Republico texto inserido na edição de hoje do Correio do Brasil, pela relevância do tema e do momento. 

 Luís Carlos Lopes*

 

A intriga e a calúnia continuam a assombrar aos brasileiros. As grandes mídias insistem na desqualificação da presidenta eleita. Foram como abutres aos arquivos oficiais do Estado para conseguir combustível, insistindo na tese de que a eleita é uma ‘criminosa’, não tendo por isto condições e legitimidade para governar. Querem continuar um processo que já foi encerrado.

Agora, o objetivo não é mais de ganhar a eleição. Já perderam. O que desejam é paralisar a eleita, fazendo-a reviver o pesadelo de sua juventude. Lembrar o que ela já foi, obviamente, na versão parcial e difamatória a que estão acostumados. Afinal, o Estado sempre foi ‘pilotado’ por homens que jamais se levantaram contra a simbiose desse com as elites do país.

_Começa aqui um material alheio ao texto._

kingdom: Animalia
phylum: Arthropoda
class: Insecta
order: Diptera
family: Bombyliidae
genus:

Lula sempre incomodou por ser um líder operário, grevista, que desafiou a ditadura militar e criou com os sindicatos combativos e a esquerda atomizada do final dos anos setenta, o Partido dos Trabalhadores. Nunca antes, isto havia ocorrido na história do país, cheia de ‘personalidades’ e compromissos com os mesmos de sempre.

A real politik alcançou o PT e o ímpeto mais radical de origem foi contido. Seguiu-se no país uma tendência generalizada no mundo de depois da queda do Muro de Berlim. No atual contexto, os neoliberais tentam de todo jeito ganhar terreno e oprimir mais e mais os trabalhadores. Querem por toda parte que eles paguem a fatura da crise que criaram. As novas oposições populares fazem o que podem para manter conquistas e fazer avançar os direitos dos trabalhadores.

O desenvolvimentismo social-democrático dominou a sigla brasileira no poder. A verdade é que houve progressos imensos no front do combate da miséria. Mas ainda há muito que fazer, tal como a presidenta eleita confirma e se propõe a executar. O problema é se os interesses nacionais e internacionais permitirão mudanças, mesmo que seus prejuízos sejam praticamente inexistentes. Eles querem sempre mais.

Para manter a ordem intacta, eles tentam de tudo. Com uma das mãos acenam com a aceitação da vontade popular, com a outra brandem, por meio das grandes mídias, suas armas preferidas: a intriga e a calúnia. Dilma, mulher e guerrilheira nos anos de chumbo do Brasil, é muito mais do que eles conseguem tolerar. Temem que ela vá além de Lula, fazendo, por exemplo, o que sua colega da Argentina fez. Acabando com a impunidade dos criminosos da época da ditadura, abrindo para valer os arquivos secretos dos militares e dizendo a todos qual é a verdadeira história destas mídias que tanto a difamam.

Dilma nem chegou ao governo e já enfrenta uma onda de acusações. Como nada podem falar do presente, foram buscar no passado lenha para acender suas fogueiras prediletas. Esta visão inquisitorial tem uma triste história no Brasil, desde o passado colonial. Isto só vai acabar quando seus fundamentos socioculturais forem enfrentados em profundidade. Os armários dessa gente têm mais esqueletos do que os ingênuos imaginam. Basta abri-los e deixar entrar a luz purificadora do sol.

Já se disse que a verdade histórica ilumina a democracia. O nazismo foi combatido na Alemanha durante anos, após o seu triste final. A desnazificação construiu a Alemanha atual, uma campanha sistemática que mostrou aos alemães os porões do hitlerismo. O mesmo esforço ainda é feito na Espanha pós-franquista, apesar de muita resistência das viúvas e viúvos do velho ditador.

Por aqui, quase nada falamos sobre os horrores do passado escravista do Brasil. O esquecimento preenche as lacunas da memória nacional. O mesmo foi feito com as excrescências das várias fases republicanas do país. Já se esqueceu da “grande noite” do Estado Novo e da ‘noite de horrores’ da ditadura militar.

A história do país continua sendo ensinada como uma arte do esquecimento. Não chega à maioria das escolas as verdades reais do passado do país. Por isso, é fácil destacar fatos isolados, pinçá-los, sem qualquer escrúpulo e gritar que a Dilma é alguém pouco confiável. Com isto, se quer paralisá-la, impedir sua marcha e conter qualquer ímpeto mais profundo do seu futuro governo. Espera-se que ela não peça desculpas pelo que foi no passado e que aproveite a oportunidade para denunciar os que a agridem.